Christian missionaries like David Cargill also arrived in the 1830s from recently converted regions such as Tonga and Tahiti, and by 1840 the European settlement at Levuka had grown to about 40 houses with former whaler, David Whippey, being a notable resident. The religious conversion of the Fijians, just like the associated incursion of European colonialism, was a gradual process which was observed first-hand by Captain Charles Wilkes of the United States Exploring Expedition. Wilkes wrote that "all the chiefs seemed to look upon Christianity as a change in which they had much to lose and little to gain", but they would endure the preachings of the missionaries because they "bring vessels to their place and give them opportunities of obtaining many desirable articles". Christianised Fijians, in addition to forsaking their spiritual beliefs, were pressured into cutting their hair short, adopting the sulu form of dress from Tonga and fundamentally changing their marriage and funeral traditions. This process of enforced cultural change was called lotu.

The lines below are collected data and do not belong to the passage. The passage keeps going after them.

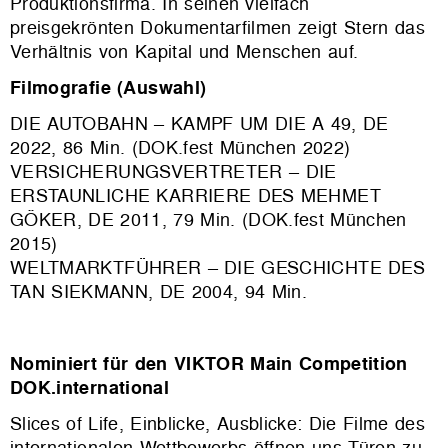
Produktionsfirma. In seinen vielfach
preisgekrönten Dokumentarfilmen zeigt Stern das
Verhältnis von Kapital und Menschen auf.
Filmografie (Auswahl)
DIE AUTOBAHN – KAMPF UM DIE A 49, DE
2022, 86 Min. (DOK.fest München 2022)
VERSICHERUNGSVERTRETER – DIE
ERSTAUNLICHE KARRIERE DES MEHMET
GÖKER, DE 2011, 79 Min. (DOK.fest München
2015)
WELTMARKTFÜHRER – DIE GESCHICHTE DES
TAN SIEKMANN, DE 2004, 94 Min.
Nominiert für den VIKTOR Main Competition
DOK.international
Slices of Life, Einblicke, Ausblicke: Die Filme des
internationalen Wettbewerbs öffnen uns Türen zu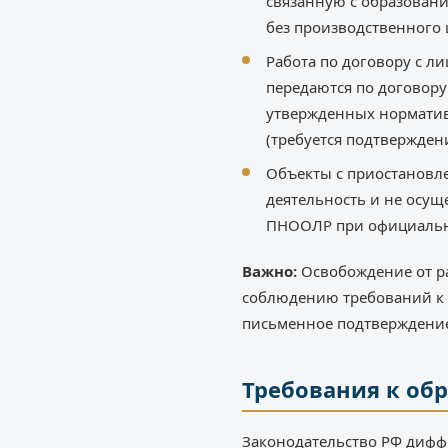
связанную с образовани
без производственного 
Работа по договору с л
передаются по договор
утвержденных норматив
(требуется подтвержден
Объекты с приостановл
деятельность и не осущ
ПНООЛР при официальн
Важно:
Освобождение от ра
соблюдению требований к 
письменное подтверждение
Требования к об
Законодательство РФ дифф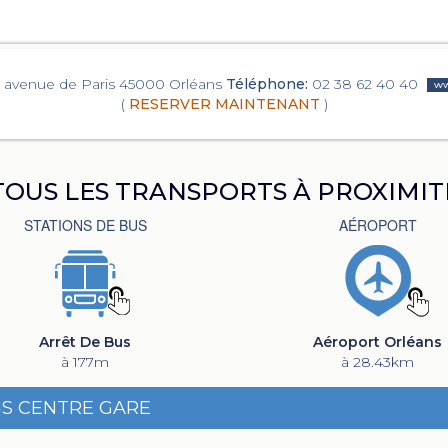
7 avenue de Paris 45000 Orléans
Téléphone:
02 38 62 40 40
w
(
RESERVER MAINTENANT
)
TOUS LES TRANSPORTS À PROXIMIT
STATIONS DE BUS
AÉROPORT
Arrêt De Bus
Aéroport Orléans
à 177m
à 28.43km
NS CENTRE GARE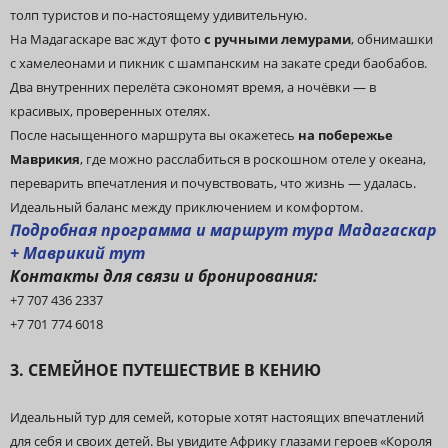
толп туристов и по-настоящему удивительную.
На Мадагаскаре вас ждут фото
с ручными лемурами
, обнимашки
с хамелеонами и пикник с шампанским на закате среди баобабов.
Два внутренних перелёта сэкономят время, а ночёвки — в
красивых, проверенных отелях.
После насыщенного маршрута вы окажетесь
на побережье
Маврикия
, где можно расслабиться в роскошном отеле у океана,
переварить впечатления и почувствовать, что жизнь — удалась.
Идеальный баланс между приключением и комфортом.
Подробная программа и маршрут тура
Мадагаскар
+ Маврикий тут
Контакты для связи и бронирования:
+7 707 436 2337
+7 701 774 6018
3. СЕМЕЙНОЕ ПУТЕШЕСТВИЕ В КЕНИЮ
Идеальный тур для семей, которые хотят настоящих впечатлений
для себя и своих детей. Вы увидите Африку глазами героев «Короля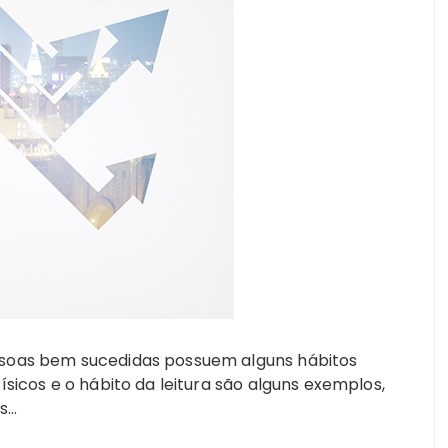
ssoas bem sucedidas possuem alguns hábitos
físicos e o hábito da leitura são alguns exemplos,
as…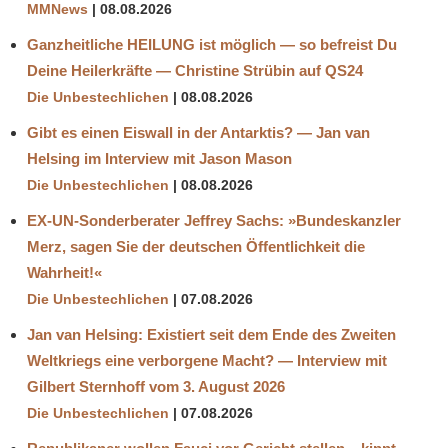
MMNews
08.08.2026
Ganzheitliche HEILUNG ist möglich — so befreist Du
Deine Heilerkräfte — Christine Strübin auf QS24
Die Unbestechlichen
08.08.2026
Gibt es einen Eiswall in der Antarktis? — Jan van
Helsing im Interview mit Jason Mason
Die Unbestechlichen
08.08.2026
EX-UN-Sonderberater Jeffrey Sachs: »Bundeskanzler
Merz, sagen Sie der deutschen Öffentlichkeit die
Wahrheit!«
Die Unbestechlichen
07.08.2026
Jan van Helsing: Existiert seit dem Ende des Zweiten
Weltkriegs eine verborgene Macht? — Interview mit
Gilbert Sternhoff vom 3. August 2026
Die Unbestechlichen
07.08.2026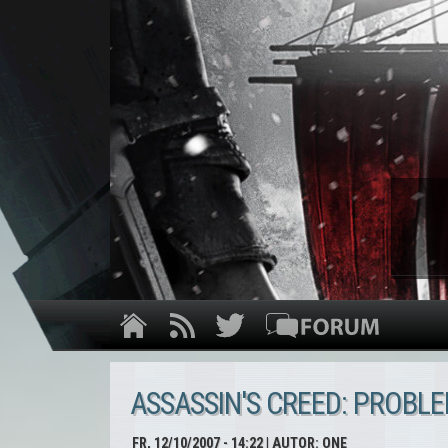
ASSASSIN'S CREED: PROBL
FR, 12/10/2007 - 14:22
| AUTOR:
ONE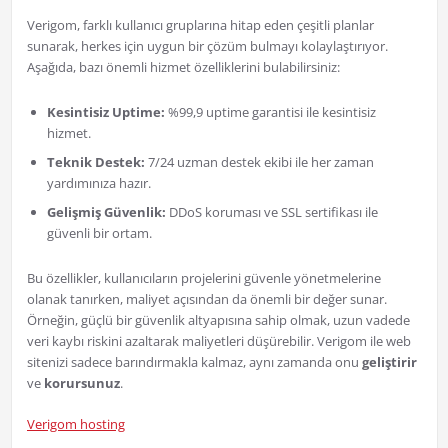
Verigom, farklı kullanıcı gruplarına hitap eden çeşitli planlar
sunarak, herkes için uygun bir çözüm bulmayı kolaylaştırıyor.
Aşağıda, bazı önemli hizmet özelliklerini bulabilirsiniz:
Kesintisiz Uptime:
%99,9 uptime garantisi ile kesintisiz
hizmet.
Teknik Destek:
7/24 uzman destek ekibi ile her zaman
yardımınıza hazır.
Gelişmiş Güvenlik:
DDoS koruması ve SSL sertifikası ile
güvenli bir ortam.
Bu özellikler, kullanıcıların projelerini güvenle yönetmelerine
olanak tanırken, maliyet açısından da önemli bir değer sunar.
Örneğin, güçlü bir güvenlik altyapısına sahip olmak, uzun vadede
veri kaybı riskini azaltarak maliyetleri düşürebilir. Verigom ile web
sitenizi sadece barındırmakla kalmaz, aynı zamanda onu
geliştirir
ve
korursunuz
.
Verigom hosting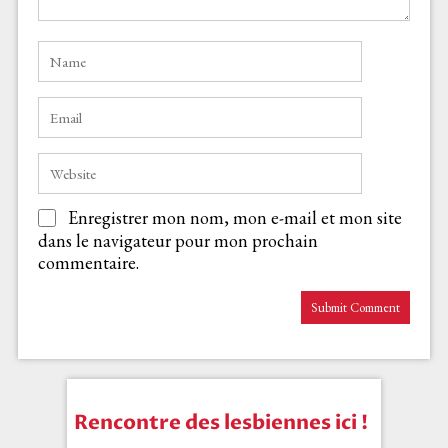
Enregistrer mon nom, mon e-mail et mon site
dans le navigateur pour mon prochain
commentaire.
Rencontre des lesbiennes ici !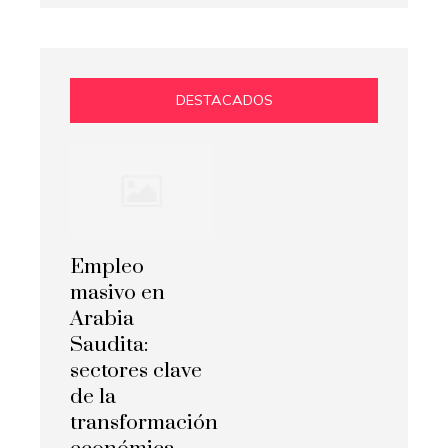
DESTACADOS
Empleo
masivo en
Arabia
Saudita:
sectores clave
de la
transformación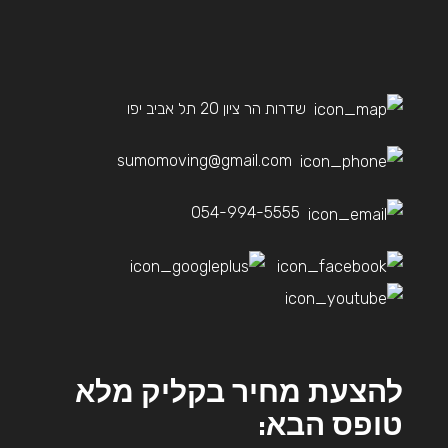
שדרות הר ציון 20 תל אביב יפו
sumomoving@gmail.com
054-994-5555
להצעת מחיר בקליק מלא
טופס הבא: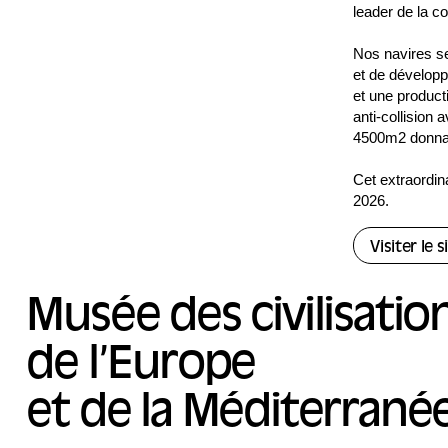
leader de la co
Nos navires se
et de développ
et une produc
anti-collision
4500m2 donnant
Cet extraordin
2026.
Visiter le 
Musée des civilisatio
de l’Europe
et de la Méditerrané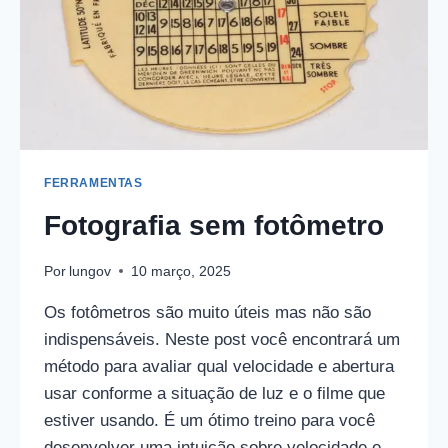
FERRAMENTAS
Fotografia sem fotômetro
Por
lungov
10 março, 2025
Os fotômetros são muito úteis mas não são
indispensáveis. Neste post você encontrará um
método para avaliar qual velocidade e abertura
usar conforme a situação de luz e o filme que
estiver usando. É um ótimo treino para você
desenvolver uma intuição sobre velocidade e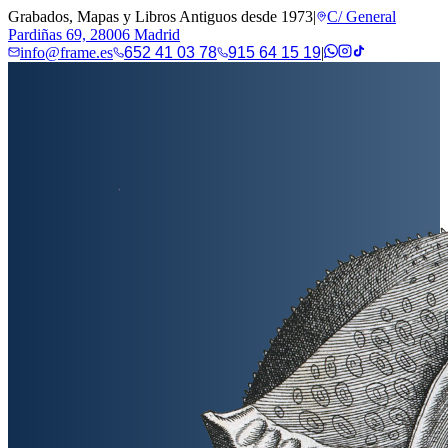
Grabados, Mapas y Libros Antiguos desde 1973
|
C/ General
Pardiñas 69, 28006 Madrid
info@frame.es
652 41 03 78
915 64 15 19
|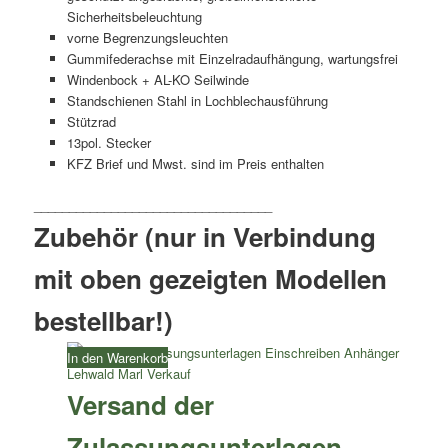
Sicherheitsbeleuchtung
vorne Begrenzungsleuchten
Gummifederachse mit Einzelradaufhängung, wartungsfrei
Windenbock + AL-KO Seilwinde
Standschienen Stahl in Lochblechausführung
Stützrad
13pol. Stecker
KFZ Brief und Mwst. sind im Preis enthalten
Zubehör (nur in Verbindung
mit oben gezeigten Modellen
bestellbar!)
In den Warenkorb
Versand der
Zulassungsunterlagen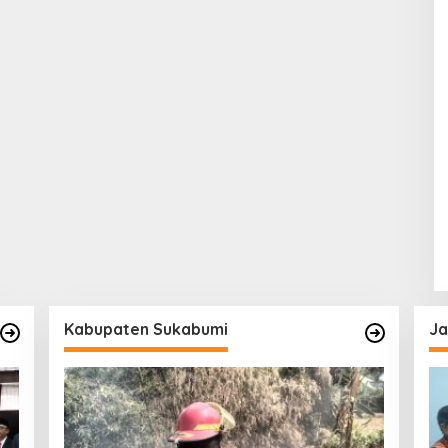
Kabupaten Sukabumi
Ja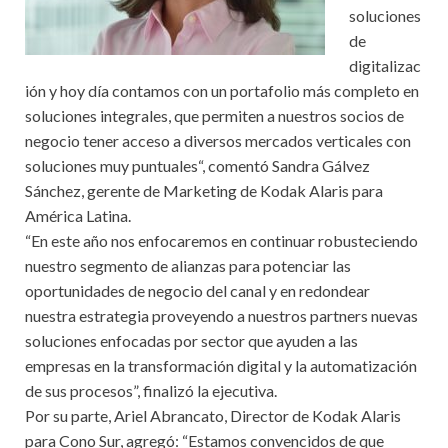
soluciones
de
digitalizac
ión y hoy día contamos con un portafolio más completo en
soluciones integrales, que permiten a nuestros socios de
negocio tener acceso a diversos mercados verticales con
soluciones muy puntuales“, comentó Sandra Gálvez
Sánchez, gerente de Marketing de Kodak Alaris para
América Latina.
“En este año nos enfocaremos en continuar robusteciendo
nuestro segmento de alianzas para potenciar las
oportunidades de negocio del canal y en redondear
nuestra estrategia proveyendo a nuestros partners nuevas
soluciones enfocadas por sector que ayuden a las
empresas en la transformación digital y la automatización
de sus procesos”, finalizó la ejecutiva.
Por su parte, Ariel Abrancato, Director de Kodak Alaris
para Cono Sur, agregó: “Estamos convencidos de que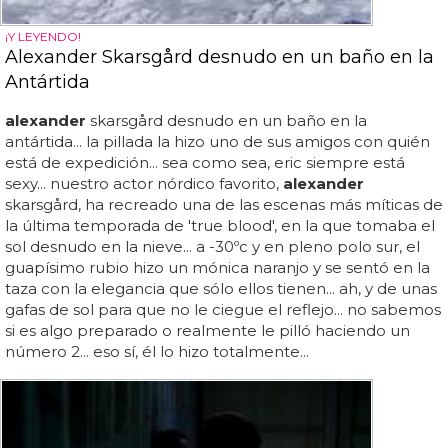
¡Y LEYENDO!
Alexander Skarsgård desnudo en un baño en la
Antártida
alexander
skarsgård desnudo en un baño en la
antártida... la pillada la hizo uno de sus amigos con quién
está de expedición... sea como sea, eric siempre está
sexy... nuestro actor nórdico favorito,
alexander
skarsgård, ha recreado una de las escenas más míticas de
la última temporada de 'true blood', en la que tomaba el
sol desnudo en la nieve... a -30ºc y en pleno polo sur, el
guapísimo rubio hizo un mónica naranjo y se sentó en la
taza con la elegancia que sólo ellos tienen... ah, y de unas
gafas de sol para que no le ciegue el reflejo... no sabemos
si es algo preparado o realmente le pilló haciendo un
número 2... eso sí, él lo hizo totalmente...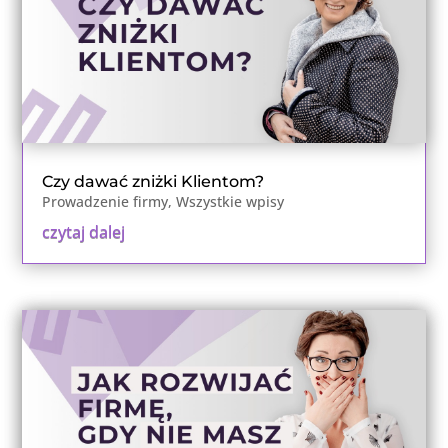
Czy dawać zniżki Klientom?
Prowadzenie firmy
,
Wszystkie wpisy
czytaj dalej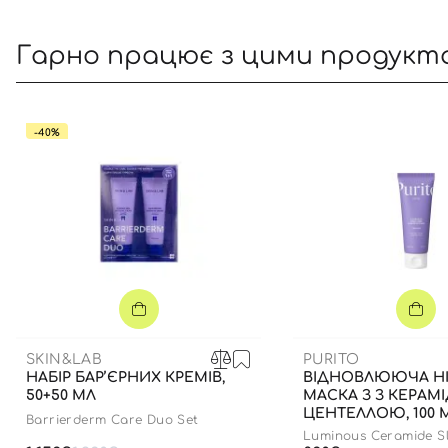
Гарно працює з цими продукт
-40%
SKIN&LAB
PURITO
НАБІР БАР’ЄРНИХ КРЕМІВ,
ВІДНОВЛЮЮЧА Н
50+50 МЛ
МАСКА З З КЕРАМ
ЦЕНТЕЛЛОЮ, 100 
Barrierderm Care Duo Set
Luminous Ceramide Sl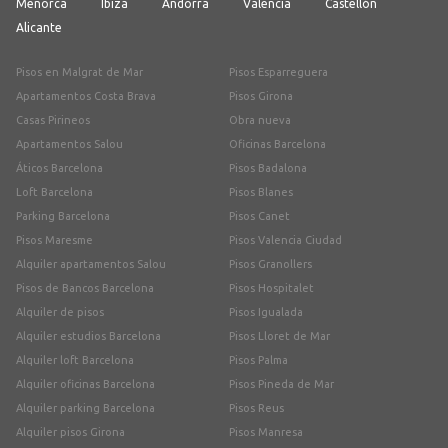
Menorca
Ibiza
Andorra
Valencia
Castellón
Alicante
Pisos en Malgrat de Mar
Pisos Esparreguera
Apartamentos Costa Brava
Pisos Girona
Casas Pirineos
Obra nueva
Apartamentos Salou
Oficinas Barcelona
Áticos Barcelona
Pisos Badalona
Loft Barcelona
Pisos Blanes
Parking Barcelona
Pisos Canet
Pisos Maresme
Pisos Valencia Ciudad
Alquiler apartamentos Salou
Pisos Granollers
Pisos de Bancos Barcelona
Pisos Hospitalet
Alquiler de pisos
Pisos Igualada
Alquiler estudios Barcelona
Pisos Lloret de Mar
Alquiler loft Barcelona
Pisos Palma
Alquiler oficinas Barcelona
Pisos Pineda de Mar
Alquiler parking Barcelona
Pisos Reus
Alquiler pisos Girona
Pisos Manresa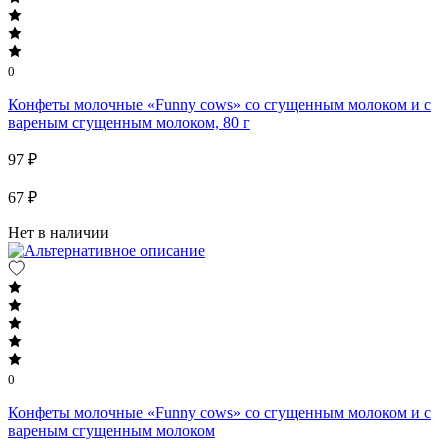
0
Конфеты молочные «Funny cows» со сгущенным молоком и с
вареным сгущенным молоком, 80 г
97 ₽
67 ₽
Нет в наличии
0
Конфеты молочные «Funny cows» со сгущенным молоком и с
вареным сгущенным молоком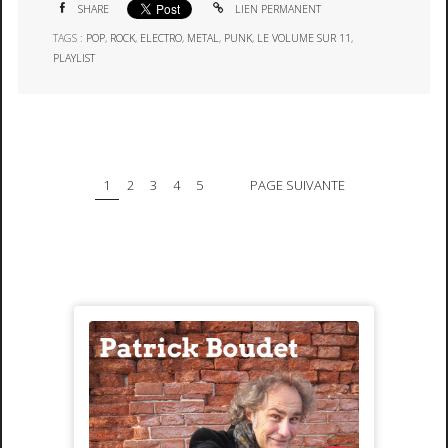
SHARE
LIEN PERMANENT
TAGS :
POP
,
ROCK
,
ELECTRO
,
METAL
,
PUNK
,
LE VOLUME SUR 11
,
PLAYLIST
1
2
3
4
5
PAGE SUIVANTE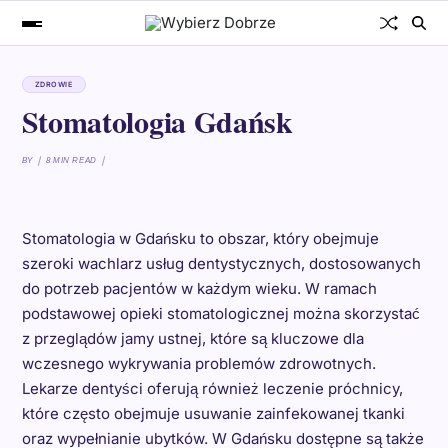
ZDROWIE
Stomatologia Gdańsk
BY
8 MIN READ
Stomatologia w Gdańsku to obszar, który obejmuje
szeroki wachlarz usług dentystycznych, dostosowanych
do potrzeb pacjentów w każdym wieku. W ramach
podstawowej opieki stomatologicznej można skorzystać
z przeglądów jamy ustnej, które są kluczowe dla
wczesnego wykrywania problemów zdrowotnych.
Lekarze dentyści oferują również leczenie próchnicy,
które często obejmuje usuwanie zainfekowanej tkanki
oraz wypełnianie ubytków. W Gdańsku dostępne są także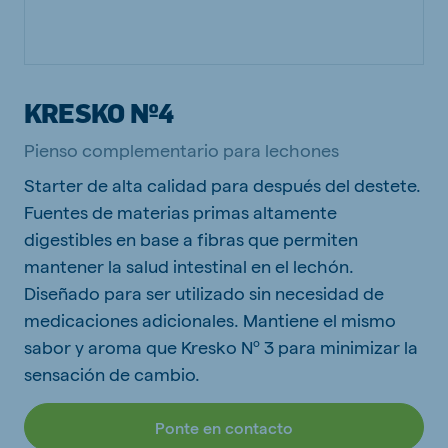
KRESKO Nº4
Pienso complementario para lechones
Starter de alta calidad para después del destete.
Fuentes de materias primas altamente
digestibles en base a fibras que permiten
mantener la salud intestinal en el lechón.
Diseñado para ser utilizado sin necesidad de
medicaciones adicionales. Mantiene el mismo
sabor y aroma que Kresko Nº 3 para minimizar la
sensación de cambio.
Ponte en contacto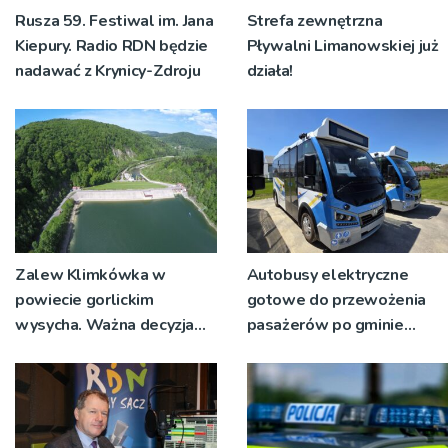
Rusza 59. Festiwal im. Jana
Strefa zewnętrzna
Kiepury. Radio RDN będzie
Pływalni Limanowskiej już
nadawać z Krynicy-Zdroju
działa!
Zalew Klimkówka w
Autobusy elektryczne
powiecie gorlickim
gotowe do przewożenia
wysycha. Ważna decyzja
pasażerów po gminie
RZGW [ZDJĘCIA]
Podegrodzie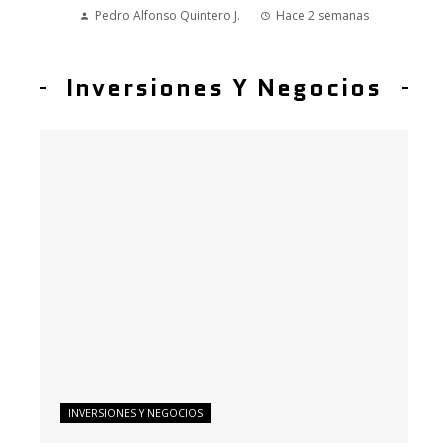
Pedro Alfonso Quintero J.
Hace 2 semanas
Inversiones Y Negocios
INVERSIONES Y NEGOCIOS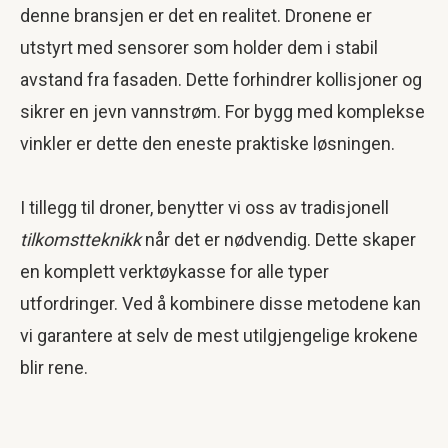
denne bransjen er det en realitet. Dronene er
utstyrt med sensorer som holder dem i stabil
avstand fra fasaden. Dette forhindrer kollisjoner og
sikrer en jevn vannstrøm. For bygg med komplekse
vinkler er dette den eneste praktiske løsningen.
I tillegg til droner, benytter vi oss av tradisjonell
tilkomstteknikk
når det er nødvendig. Dette skaper
en komplett verktøykasse for alle typer
utfordringer. Ved å kombinere disse metodene kan
vi garantere at selv de mest utilgjengelige krokene
blir rene.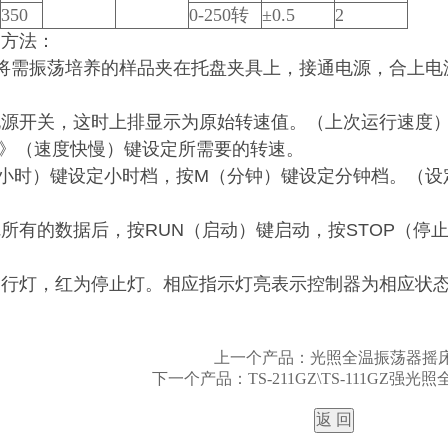
350
0-250
转
±0.5
2
用方法：
将需振荡培养的样品夹在托盘夹具上，接通电源，合上电
电源开关，这时上排显示为原始转速值。（上次运行速度
》（速度快慢）键设定所需要的转速。
小时）键设定小时档，按
M
（分钟）键设定分钟档。（设
完所有的数据后，按
RUN
（启动）键启动，按
STOP
（停
运行灯，红为停止灯。相应指示灯亮表示控制器为相应状
上一个产品：
光照全温振荡器摇
下一个产品：
TS-211GZ\TS-111GZ强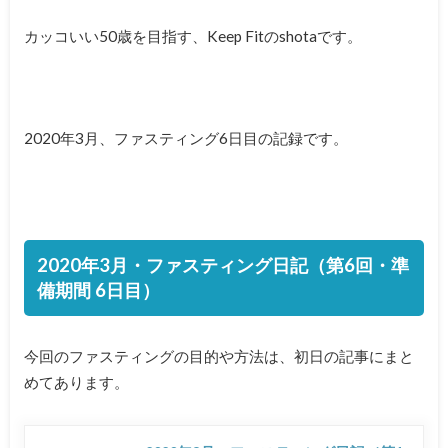
カッコいい50歳を目指す、Keep Fitのshotaです。
2020年3月、ファスティング6日目の記録です。
2020年3月・ファスティング日記（第6回・準
備期間 6日目）
今回のファスティングの目的や方法は、初日の記事にまと
めてあります。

The strengthening demands of Western imperial and capital representatives upon coastal Fijians to relinquish their culture, land and resources at this time inevitably led to an increase in the intensity of conflict. In 1840, a surveying party from the Charles Wilkes expedition had a skirmish with the people of Malolo island resulting in a lieutenant and a midshipman being killed. Wilkes, upon hearing of the deaths, organised a large punitive expedition against the Malolo people. He encircled the island with his ships, burnt all the Fijian watercraft he could find and attacked the island. Most of the Maloloans took refuge in a well-fortified village which they defended with muskets and traditional weapons. Wilkes ordered the village to be attacked with rockets which acted as makeshift incendiary devices. The village, with the occupants trapped inside, quickly became an inferno with Wilkes himself noting that the "shouts of men were intermingled with the cries and shrieks of the women and children" as they burnt to death. Those that managed to flee the flames were shot by Wilkes' men. Eventually Wilkes returned to his ship to await the surrender of the survivors saying that whole remaining population should "sue for mercy" and if not "they must expect to be exterminated". Around 57 to 87 Maloloan people were killed in this encounter and even though Wilkes did later face an investigation for these actions, no disciplinary measures were enacted against him.